Ava DuVernay's powerful Netflix miniseries When They See Us chronicles the wrongful conviction of the Central Park Five in 1989, and the actions taken by prosecutors and local figureheads to frame the five black and brown teens for a crime they didn't commit. In a recent interview with Shadow and Act, three of the five men—Korey Wise, Yusef Salaam, and Raymond Santana—opened up about how they're doing in the wake of the show's release, and what will bring peace, or justice, to the 30-year-old case.
Korey Wise was 16 years old at the time of his conviction. The eldest of Central Park Five, Wise spent the longest amount of time in prison as he was convicted as an adult, whereas the other young men were sent to juvenile prison prior to transferring. At the time the five men were exonerated in 2002 after serial rapist Matias Reyes admitted to assaulting Trisha Meili that night in Central Park, Wise had spent 13 years in maximum security prisons, a large portion of which he sat in solitary confinement.
While watching Sarah and Ken Burns' 2012 documentary The Central Park Five, Wise became aware of the actions taken by people like Donald Trump to convince the public that he and the other young men were guilty. “He put a bounty over my head,” Wise said of the New York real estate mogul. “I found myself learning [about what Trump did] after the Burns family documentary.” The current president took out $85,000 worth of full-page ads in New York papers, asking the state to “bring back the death penalty.”
“I’ve been doing nearly 15 years without hearing from anybody, so I’m used to that,” he said in reference to his time in prison and the time that's since past. “Outside my survival, I just try to live the life of not being 'CP5' but just being hip-hop from the ‘80s, on self-empowerment, self-improvement. Just keep moving ahead.”
During an interview with Complex, Jharrel Jerome, who plays Wise in the Netflix miniseries, explained who he believes Korey to be all these years later. "I think that 16-year-old boy is still inside Korey today, man," he said. "For me, knowing who he was today proved to me who he had to be before because if he could be this confident today, this funny, this joyful, this bright, this Harlem, then I can't even imagine how much of that he was before the present system tried to knock that out of him."

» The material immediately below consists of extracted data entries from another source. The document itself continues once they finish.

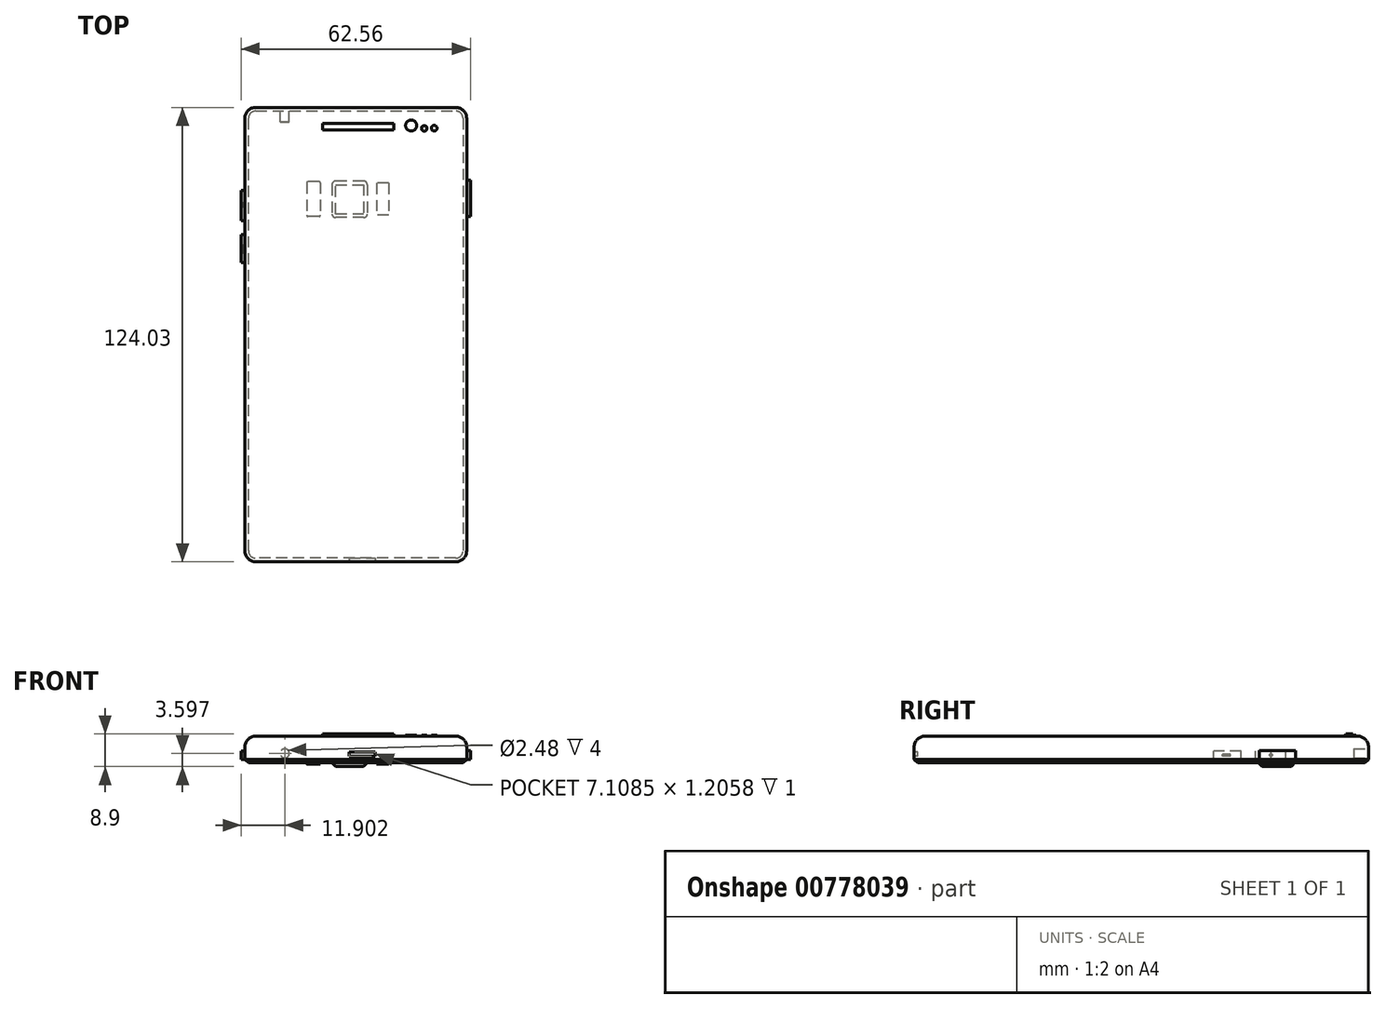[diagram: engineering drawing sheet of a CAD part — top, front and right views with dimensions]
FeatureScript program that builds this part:
annotation { "Feature Type Name" : "Feature", "Feature Type Description" : "" }
export const myFeature = defineFeature(function(context is Context, id is Id, definition is map)
    precondition{}
    {
        {
            var Q0;
            Q0=qCreatedBy(makeId("Top.planeOp"),FACE);
            var sketch = newSketch(context, id + "F0", { "sketchPlane" : qUnion([Q0])});
            skLineSegment(sketch, "E0.bottom", {"start": v(-27.17, 60.84) * mm, "end": v(33.39, 60.84) * mm});
            skLineSegment(sketch, "E0.top", {"start": v(-27.17, -63.19) * mm, "end": v(33.39, -63.19) * mm});
            skLineSegment(sketch, "E0.left", {"start": v(-27.17, 60.84) * mm, "end": v(-27.17, -63.19) * mm});
            skLineSegment(sketch, "E0.right", {"start": v(33.39, 60.84) * mm, "end": v(33.39, -63.19) * mm});
            skSolve(sketch);
        }
        {
            var Q0;
            Q0 = qSketchRegion(id + "F0", true);
            extrude(context, id + "F1", {"entities" : qUnion([Q0]), "depth" : 7.3 * mm, "offsetDistance" : 25 * mm});
        }
        {
            var Q0;
            Q0=makeQuery(id+"F1.opExtrude","CAP_EDGE",EDGE,{"disambiguationData":[OSD([sQuery(id+"F0.wireOp",EDGE,"E0.left")])],"isStart":false});
            var Q1;
            Q1=makeQuery(id+"F1.opExtrude","CAP_EDGE",EDGE,{"disambiguationData":[OSD([sQuery(id+"F0.wireOp",EDGE,"E0.right")])],"isStart":false});
            fillet(context, id + "F2", {"entities" : qUnion([Q0, Q1]), "radius" : 3 * mm, "tangentPropagation" : true, "allowEdgeOverflow" : false});
        }
        {
            var Q0;
            Q0=makeQuery(id+"F1.opExtrude","CAP_EDGE",EDGE,{"disambiguationData":[OSD([sQuery(id+"F0.wireOp",EDGE,"E0.bottom")])],"isStart":false});
            fillet(context, id + "F3", {"entities" : qUnion([Q0]), "radius" : 3 * mm, "tangentPropagation" : true, "allowEdgeOverflow" : false});
        }
        {
            var Q0;
            Q0=makeQuery(id+"F1.opExtrude","CAP_EDGE",EDGE,{"disambiguationData":[OSD([sQuery(id+"F0.wireOp",EDGE,"E0.top")])],"isStart":false});
            fillet(context, id + "F4", {"entities" : qUnion([Q0]), "radius" : 3 * mm, "tangentPropagation" : true, "allowEdgeOverflow" : false});
        }
        {
            var Q0;
            Q0=makeQuery(id+"F1.opExtrude","CAP_FACE",FACE,{"disambiguationData":[OSD([sQuery(id+"F0.wireOp",EDGE,"E0.bottom"),sQuery(id+"F0.wireOp",EDGE,"E0.top"),sQuery(id+"F0.wireOp",EDGE,"E0.left"),sQuery(id+"F0.wireOp",EDGE,"E0.right")])],"isStart":false});
            var sketch = newSketch(context, id + "F5", { "sketchPlane" : qUnion([Q0])});
            skLineSegment(sketch, "E1.bottom", {"start": v(-24.17, 57.84) * mm, "end": v(30.39, 57.84) * mm});
            skLineSegment(sketch, "E1.top", {"start": v(-24.17, 53.8) * mm, "end": v(30.39, 53.8) * mm});
            skLineSegment(sketch, "E1.left", {"start": v(-24.17, 57.84) * mm, "end": v(-24.17, 53.8) * mm});
            skLineSegment(sketch, "E1.right", {"start": v(30.39, 57.84) * mm, "end": v(30.39, 53.8) * mm});
            skSolve(sketch);
        }
        {
            var Q0;
            Q0=makeQuery(id+"F5.imprint","IMPRINT",FACE,{"disambiguationData":[TD([[makeQuery(id+"F5.imprint","IMPRINT",EDGE,{"derivedFrom":sQuery(id+"F5.wireOp",EDGE,"E1.bottom")}),1.0]])]});
            var sketch = newSketch(context, id + "F6", { "sketchPlane" : qUnion([Q0])});
            skLineSegment(sketch, "E2.bottom", {"start": v(-5.95, 56.51) * mm, "end": v(13.55, 56.51) * mm});
            skLineSegment(sketch, "E2.top", {"start": v(-5.95, 54.7) * mm, "end": v(13.55, 54.7) * mm});
            skLineSegment(sketch, "E2.left", {"start": v(-5.95, 56.51) * mm, "end": v(-5.95, 54.7) * mm});
            skLineSegment(sketch, "E2.right", {"start": v(13.55, 56.51) * mm, "end": v(13.55, 54.7) * mm});
            skSolve(sketch);
        }
        {
            var Q0;
            Q0=makeQuery(id+"F6.imprint","IMPRINT",FACE,{"disambiguationData":[TD([[makeQuery(id+"F6.imprint","IMPRINT",EDGE,{"derivedFrom":sQuery(id+"F6.wireOp",EDGE,"E2.bottom")}),-1.0]])]});
            extrude(context, id + "F7", {"entities" : qUnion([Q0]), "operationType" : NewBodyOperationType.ADD, "depth" : 0.3 * mm, "offsetDistance" : 25 * mm});
        }
        {
            var Q0;
            Q0=makeQuery(id+"F5.imprint","IMPRINT",FACE,{"disambiguationData":[TD([[makeQuery(id+"F5.imprint","IMPRINT",EDGE,{"derivedFrom":sQuery(id+"F5.wireOp",EDGE,"E1.bottom")}),1.0]])]});
            var sketch = newSketch(context, id + "F8", { "sketchPlane" : qUnion([Q0])});
            skCircle(sketch, "E3", {"center": v(18.23, 55.9) * mm, "radius": 1.51 * mm});
            skCircle(sketch, "E4", {"center": v(21.8, 55.1) * mm, "radius": 0.75 * mm});
            skCircle(sketch, "E5", {"center": v(24.52, 55.17) * mm, "radius": 0.77 * mm});
            skSolve(sketch);
        }
        {
            var Q0;
            Q0=makeQuery(id+"F8.imprint","IMPRINT",FACE,{"disambiguationData":[TD([[makeQuery(id+"F8.imprint","IMPRINT",EDGE,{"derivedFrom":sQuery(id+"F8.wireOp",EDGE,"E3")}),1.0]])]});
            var Q1;
            Q1=makeQuery(id+"F8.imprint","IMPRINT",FACE,{"disambiguationData":[TD([[makeQuery(id+"F8.imprint","IMPRINT",EDGE,{"derivedFrom":sQuery(id+"F8.wireOp",EDGE,"E4")}),1.0]])]});
            var Q2;
            Q2=makeQuery(id+"F8.imprint","IMPRINT",FACE,{"disambiguationData":[TD([[makeQuery(id+"F8.imprint","IMPRINT",EDGE,{"derivedFrom":sQuery(id+"F8.wireOp",EDGE,"E5")}),1.0]])]});
            var Q3;
            Q3=makeQuery(id+"F7.opExtrude","CAP_FACE",FACE,{"disambiguationData":[OSD([sQuery(id+"F6.wireOp",EDGE,"E2.bottom"),sQuery(id+"F6.wireOp",EDGE,"E2.top"),sQuery(id+"F6.wireOp",EDGE,"E2.left"),sQuery(id+"F6.wireOp",EDGE,"E2.right")])],"isStart":false});
            extrude(context, id + "F9", {"entities" : qUnion([Q0, Q1, Q2, Q3]), "operationType" : NewBodyOperationType.ADD, "depth" : 0.3 * mm, "offsetDistance" : 25 * mm});
        }
        {
            var Q0;
            Q0=makeQuery(id+"F1.opExtrude","CAP_EDGE",EDGE,{"disambiguationData":[OSD([sQuery(id+"F0.wireOp",EDGE,"E0.right")])],"isStart":true});
            var Q1;
            Q1=makeQuery(id+"F1.opExtrude","CAP_EDGE",EDGE,{"disambiguationData":[OSD([sQuery(id+"F0.wireOp",EDGE,"E0.bottom")])],"isStart":true});
            var Q2;
            Q2=makeQuery(id+"F1.opExtrude","CAP_EDGE",EDGE,{"disambiguationData":[OSD([sQuery(id+"F0.wireOp",EDGE,"E0.left")])],"isStart":true});
            var Q3;
            Q3=makeQuery(id+"F1.opExtrude","CAP_FACE",FACE,{"disambiguationData":[OSD([sQuery(id+"F0.wireOp",EDGE,"E0.bottom"),sQuery(id+"F0.wireOp",EDGE,"E0.top"),sQuery(id+"F0.wireOp",EDGE,"E0.left"),sQuery(id+"F0.wireOp",EDGE,"E0.right")])],"isStart":true});
            chamfer(context, id + "F10", {"entities" : qUnion([Q0, Q1, Q2, Q3]), "width" : 1 * mm, "tangentPropagation" : true});
        }
        {
            var Q0;
            Q0=makeQuery(id+"F1.opExtrude","CAP_FACE",FACE,{"disambiguationData":[OSD([sQuery(id+"F0.wireOp",EDGE,"E0.bottom"),sQuery(id+"F0.wireOp",EDGE,"E0.top"),sQuery(id+"F0.wireOp",EDGE,"E0.left"),sQuery(id+"F0.wireOp",EDGE,"E0.right")])],"isStart":true});
            var sketch = newSketch(context, id + "F11", { "sketchPlane" : qUnion([Q0])});
            skLineSegment(sketch, "E6.bottom", {"start": v(6.26, -40.74) * mm, "end": v(-3.36, -40.74) * mm});
            skLineSegment(sketch, "E6.top", {"start": v(6.26, -30.76) * mm, "end": v(-3.36, -30.76) * mm});
            skLineSegment(sketch, "E6.left", {"start": v(6.26, -40.74) * mm, "end": v(6.26, -30.76) * mm});
            skLineSegment(sketch, "E6.right", {"start": v(-3.36, -40.74) * mm, "end": v(-3.36, -30.76) * mm});
            skSolve(sketch);
        }
        {
            var Q0;
            Q0 = qSketchRegion(id + "F11", true);
            extrude(context, id + "F12", {"entities" : qUnion([Q0]), "operationType" : NewBodyOperationType.ADD, "depth" : 1 * mm, "offsetDistance" : 25 * mm});
        }
        {
            var Q0;
            Q0=makeQuery(id+"F12.opExtrude","SWEPT_EDGE",EDGE,{"disambiguationData":[OSD([sQuery(id+"F11.wireOp",EDGE,"E6.bottom"),sQuery(id+"F11.wireOp",EDGE,"E6.right")])]});
            var Q1;
            Q1=makeQuery(id+"F12.opExtrude","SWEPT_EDGE",EDGE,{"disambiguationData":[OSD([sQuery(id+"F11.wireOp",EDGE,"E6.top"),sQuery(id+"F11.wireOp",EDGE,"E6.right")])]});
            var Q2;
            Q2=makeQuery(id+"F12.opExtrude","SWEPT_EDGE",EDGE,{"disambiguationData":[OSD([sQuery(id+"F11.wireOp",EDGE,"E6.top"),sQuery(id+"F11.wireOp",EDGE,"E6.left")])]});
            var Q3;
            Q3=makeQuery(id+"F12.opExtrude","SWEPT_EDGE",EDGE,{"disambiguationData":[OSD([sQuery(id+"F11.wireOp",EDGE,"E6.bottom"),sQuery(id+"F11.wireOp",EDGE,"E6.left")])]});
            fillet(context, id + "F13", {"entities" : qUnion([Q0, Q1, Q2, Q3]), "radius" : 1 * mm, "tangentPropagation" : true, "allowEdgeOverflow" : false});
        }
        {
            var Q0;
            Q0=makeQuery(id+"F12.opExtrude","CAP_EDGE",EDGE,{"disambiguationData":[OSD([sQuery(id+"F11.wireOp",EDGE,"E6.left")])],"isStart":false});
            chamfer(context, id + "F14", {"entities" : qUnion([Q0]), "width" : 1 * mm, "tangentPropagation" : true});
        }
        {
            var Q0;
            Q0=makeQuery(id+"F1.opExtrude","CAP_FACE",FACE,{"disambiguationData":[OSD([sQuery(id+"F0.wireOp",EDGE,"E0.bottom"),sQuery(id+"F0.wireOp",EDGE,"E0.top"),sQuery(id+"F0.wireOp",EDGE,"E0.left"),sQuery(id+"F0.wireOp",EDGE,"E0.right")])],"isStart":true});
            var sketch = newSketch(context, id + "F15", { "sketchPlane" : qUnion([Q0])});
            skLineSegment(sketch, "E7.bottom", {"start": v(12.1, -40.16) * mm, "end": v(8.74, -40.16) * mm});
            skLineSegment(sketch, "E7.top", {"start": v(12.1, -31.46) * mm, "end": v(8.74, -31.46) * mm});
            skLineSegment(sketch, "E7.left", {"start": v(12.1, -40.16) * mm, "end": v(12.1, -31.46) * mm});
            skLineSegment(sketch, "E7.right", {"start": v(8.74, -40.16) * mm, "end": v(8.74, -31.46) * mm});
            skSolve(sketch);
        }
        {
            var Q0;
            Q0=makeQuery(id+"F15.imprint","IMPRINT",FACE,{"disambiguationData":[TD([[makeQuery(id+"F15.imprint","IMPRINT",EDGE,{"derivedFrom":sQuery(id+"F15.wireOp",EDGE,"E7.bottom")}),-1.0]])]});
            extrude(context, id + "F16", {"entities" : qUnion([Q0]), "operationType" : NewBodyOperationType.ADD, "depth" : 0.3 * mm, "offsetDistance" : 25 * mm});
        }
        {
            var Q0;
            Q0=makeQuery(id+"F1.opExtrude","CAP_FACE",FACE,{"disambiguationData":[OSD([sQuery(id+"F0.wireOp",EDGE,"E0.bottom"),sQuery(id+"F0.wireOp",EDGE,"E0.top"),sQuery(id+"F0.wireOp",EDGE,"E0.left"),sQuery(id+"F0.wireOp",EDGE,"E0.right")])],"isStart":true});
            var sketch = newSketch(context, id + "F17", { "sketchPlane" : qUnion([Q0])});
            skLineSegment(sketch, "E8.bottom", {"start": v(-6.52, -40.53) * mm, "end": v(-10.26, -40.53) * mm});
            skLineSegment(sketch, "E8.top", {"start": v(-6.52, -31.1) * mm, "end": v(-10.26, -31.1) * mm});
            skLineSegment(sketch, "E8.left", {"start": v(-6.52, -40.53) * mm, "end": v(-6.52, -31.1) * mm});
            skLineSegment(sketch, "E8.right", {"start": v(-10.26, -40.53) * mm, "end": v(-10.26, -31.1) * mm});
            skSolve(sketch);
        }
        {
            var Q0;
            Q0=makeQuery(id+"F17.imprint","IMPRINT",FACE,{"disambiguationData":[TD([[makeQuery(id+"F17.imprint","IMPRINT",EDGE,{"derivedFrom":sQuery(id+"F17.wireOp",EDGE,"E8.bottom")}),-1.0]])]});
            extrude(context, id + "F18", {"entities" : qUnion([Q0]), "operationType" : NewBodyOperationType.ADD, "depth" : 0.3 * mm, "offsetDistance" : 25 * mm});
        }
        {
            var Q0;
            Q0=makeQuery(id+"F18.opExtrude","SWEPT_EDGE",EDGE,{"disambiguationData":[OSD([sQuery(id+"F17.wireOp",EDGE,"E8.bottom"),sQuery(id+"F17.wireOp",EDGE,"E8.right")])]});
            var Q1;
            Q1=makeQuery(id+"F18.opExtrude","SWEPT_EDGE",EDGE,{"disambiguationData":[OSD([sQuery(id+"F17.wireOp",EDGE,"E8.top"),sQuery(id+"F17.wireOp",EDGE,"E8.right")])]});
            var Q2;
            Q2=makeQuery(id+"F18.opExtrude","SWEPT_EDGE",EDGE,{"disambiguationData":[OSD([sQuery(id+"F17.wireOp",EDGE,"E8.top"),sQuery(id+"F17.wireOp",EDGE,"E8.left")])]});
            var Q3;
            Q3=makeQuery(id+"F18.opExtrude","SWEPT_EDGE",EDGE,{"disambiguationData":[OSD([sQuery(id+"F17.wireOp",EDGE,"E8.bottom"),sQuery(id+"F17.wireOp",EDGE,"E8.left")])]});
            fillet(context, id + "F19", {"entities" : qUnion([Q0, Q1, Q2, Q3]), "radius" : 0.3 * mm, "tangentPropagation" : true, "allowEdgeOverflow" : false});
        }
        {
            var Q0;
            Q0=makeQuery(id+"F1.opExtrude","SWEPT_FACE",FACE,{"disambiguationData":[OSD([sQuery(id+"F0.wireOp",EDGE,"E0.right")])]});
            var sketch = newSketch(context, id + "F20", { "sketchPlane" : qUnion([Q0])});
            skLineSegment(sketch, "E9.bottom", {"start": v(31.06, 1) * mm, "end": v(40.96, 1) * mm});
            skLineSegment(sketch, "E9.top", {"start": v(31.06, 3.39) * mm, "end": v(40.96, 3.39) * mm});
            skLineSegment(sketch, "E9.left", {"start": v(31.06, 1) * mm, "end": v(31.06, 3.39) * mm});
            skLineSegment(sketch, "E9.right", {"start": v(40.96, 1) * mm, "end": v(40.96, 3.39) * mm});
            skSolve(sketch);
        }
        {
            var Q0;
            Q0 = qSketchRegion(id + "F20", true);
            extrude(context, id + "F21", {"entities" : qUnion([Q0]), "operationType" : NewBodyOperationType.ADD, "depth" : 1 * mm, "offsetDistance" : 25 * mm});
        }
        {
            var Q0;
            Q0=makeQuery(id+"F1.opExtrude","SWEPT_FACE",FACE,{"disambiguationData":[OSD([sQuery(id+"F0.wireOp",EDGE,"E0.left")])]});
            var sketch = newSketch(context, id + "F22", { "sketchPlane" : qUnion([Q0])});
            skLineSegment(sketch, "E10.bottom", {"start": v(-38.2, 1) * mm, "end": v(-29.94, 1) * mm});
            skLineSegment(sketch, "E10.top", {"start": v(-38.2, 3.3) * mm, "end": v(-29.94, 3.3) * mm});
            skLineSegment(sketch, "E10.left", {"start": v(-38.2, 1) * mm, "end": v(-38.2, 3.3) * mm});
            skLineSegment(sketch, "E10.right", {"start": v(-29.94, 1) * mm, "end": v(-29.94, 3.3) * mm});
            skLineSegment(sketch, "E11.bottom", {"start": v(-26.06, 1) * mm, "end": v(-18.51, 1) * mm});
            skLineSegment(sketch, "E11.top", {"start": v(-26.06, 3.3) * mm, "end": v(-18.51, 3.3) * mm});
            skLineSegment(sketch, "E11.left", {"start": v(-26.06, 1) * mm, "end": v(-26.06, 3.3) * mm});
            skLineSegment(sketch, "E11.right", {"start": v(-18.51, 1) * mm, "end": v(-18.51, 3.3) * mm});
            skSolve(sketch);
        }
        {
            var Q0;
            Q0 = qSketchRegion(id + "F22", true);
            extrude(context, id + "F23", {"entities" : qUnion([Q0]), "operationType" : NewBodyOperationType.ADD, "depth" : 1 * mm, "offsetDistance" : 25 * mm});
        }
        {
            var Q0;
            Q0=makeQuery(id+"F23.opExtrude","CAP_FACE",FACE,{"disambiguationData":[OSD([sQuery(id+"F22.wireOp",EDGE,"E10.bottom"),sQuery(id+"F22.wireOp",EDGE,"E10.top"),sQuery(id+"F22.wireOp",EDGE,"E10.left"),sQuery(id+"F22.wireOp",EDGE,"E10.right")])],"isStart":false});
            var sketch = newSketch(context, id + "F24", { "sketchPlane" : qUnion([Q0])});
            skText(sketch, "E12", { "text": "+", "fontName": "OpenSans-Regular.ttf"});
            const initialGuessF24  = {"E12": [-0.03485, 0.00133, 1, 0, 0.00167]};
            skSetInitialGuess(sketch, initialGuessF24);
            skSolve(sketch);
        }
        {
            var Q0;
            Q0 = qSketchRegion(id + "F24", true);
            extrude(context, id + "F25", {"entities" : qUnion([Q0]), "operationType" : NewBodyOperationType.REMOVE, "oppositeDirection" : true, "depth" : 0.5 * mm, "offsetDistance" : 25 * mm});
        }
        {
            var Q0;
            Q0=makeQuery(id+"F23.opExtrude","CAP_FACE",FACE,{"disambiguationData":[OSD([sQuery(id+"F22.wireOp",EDGE,"E11.bottom"),sQuery(id+"F22.wireOp",EDGE,"E11.top"),sQuery(id+"F22.wireOp",EDGE,"E11.left"),sQuery(id+"F22.wireOp",EDGE,"E11.right")])],"isStart":false});
            var sketch = newSketch(context, id + "F26", { "sketchPlane" : qUnion([Q0])});
            skLineSegment(sketch, "E13.bottom", {"start": v(-23.2, 1.83) * mm, "end": v(-21, 1.83) * mm});
            skLineSegment(sketch, "E13.top", {"start": v(-23.2, 2.37) * mm, "end": v(-21, 2.37) * mm});
            skLineSegment(sketch, "E13.left", {"start": v(-23.2, 1.83) * mm, "end": v(-23.2, 2.37) * mm});
            skLineSegment(sketch, "E13.right", {"start": v(-21, 1.83) * mm, "end": v(-21, 2.37) * mm});
            skSolve(sketch);
        }
        {
            var Q0;
            Q0 = qSketchRegion(id + "F26", true);
            extrude(context, id + "F27", {"entities" : qUnion([Q0]), "operationType" : NewBodyOperationType.REMOVE, "oppositeDirection" : true, "depth" : 0.5 * mm, "offsetDistance" : 25 * mm});
        }
        {
            var Q0;
            Q0=makeQuery(id+"F1.opExtrude","SWEPT_FACE",FACE,{"disambiguationData":[OSD([sQuery(id+"F0.wireOp",EDGE,"E0.top")])]});
            var sketch = newSketch(context, id + "F28", { "sketchPlane" : qUnion([Q0])});
            skLineSegment(sketch, "E14.bottom", {"start": v(1.36, 1.82) * mm, "end": v(8.47, 1.82) * mm});
            skLineSegment(sketch, "E14.top", {"start": v(1.36, 3.03) * mm, "end": v(8.47, 3.03) * mm});
            skLineSegment(sketch, "E14.left", {"start": v(1.36, 1.82) * mm, "end": v(1.36, 3.03) * mm});
            skLineSegment(sketch, "E14.right", {"start": v(8.47, 1.82) * mm, "end": v(8.47, 3.03) * mm});
            skSolve(sketch);
        }
        {
            var Q0;
            Q0 = qSketchRegion(id + "F28", true);
            extrude(context, id + "F29", {"entities" : qUnion([Q0]), "operationType" : NewBodyOperationType.REMOVE, "oppositeDirection" : true, "depth" : 1 * mm, "offsetDistance" : 25 * mm});
        }
        {
            var Q0;
            Q0=makeQuery(id+"F1.opExtrude","SWEPT_FACE",FACE,{"disambiguationData":[OSD([sQuery(id+"F0.wireOp",EDGE,"E0.bottom")])]});
            var sketch = newSketch(context, id + "F30", { "sketchPlane" : qUnion([Q0])});
            skCircle(sketch, "E15", {"center": v(16.27, 2.6) * mm, "radius": 1.24 * mm});
            skSolve(sketch);
        }
        {
            var Q0;
            Q0 = qSketchRegion(id + "F30", true);
            extrude(context, id + "F31", {"entities" : qUnion([Q0]), "operationType" : NewBodyOperationType.REMOVE, "oppositeDirection" : true, "depth" : 4 * mm, "offsetDistance" : 25 * mm});
        }
    });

Wise and Yusef Salaam were the only young men who knew each other prior to their wrongful convictions. Wise was not one of the initial suspects in the case, however, he accompanied Salaam to the police station for support, which is when he too was arrested. During his interview, Wise notes that the case prompted estrangement between him and his childhood friend. “I love you, Yusef Salaam. It wasn’t your fault that you left me behind,” he said. “You’re going to always be my brother, man. I still need your help.”
In response to Wise's statement and after watching When They See Us, Salaam notes that his friend's experience drastically differed from his own. “I think even more so now [after watching When They See Us and knowing what Korey went through], I get it,” Salaam explained. “To me, that was the hardest part. I had often thought that we had always gone through hell, but I realize his part in particular—because he was not on the list of suspects, he came [to the police station with me in 1989] to be my ace in the hole, to be like, ‘I got your back,’ without knowing anything about the justice system.”
"Even though we’re free now, I’m in Atlanta, he’s in New York, and what I’ve been trying to do is bridge that gap, to let him know that I’m there, to make sure that he’s okay," he continued. "We all have to check on each other and see how they’re doing."
For Raymond Santana, who's currently based in Atlanta, watching When They See Us provided an in-depth look into what the other young men went through, and brought them all closer as a result. “[Watching the series together] brought us closer. It made our circle tighter. The brotherhood was really cemented. Any way that we can help [Korey] and each other, we’re there for each other now. Period. We talk more regularly than we did before. It’s a blessing,”
He has since launched a clothing line—Park Madison, for which he has released t-shirts with his and the other members of the Central Park Five's names on it. However, that's not to say that he and his brothers are at peace with the maltreatment they experienced.
“We continue to battle. When we went to prison, we were 14, 15, 16-year-old boys and now we’re grown men. The mentality is different. You sent us to prison and now we’re warriors. We’re fighters. We’re not afraid to battle," Santana explained. "And now the war has become deeper because we see that the system is set up to take away our youth, make them occupy a jail cell rather than a college dorm. Our fight takes on a different ministry now."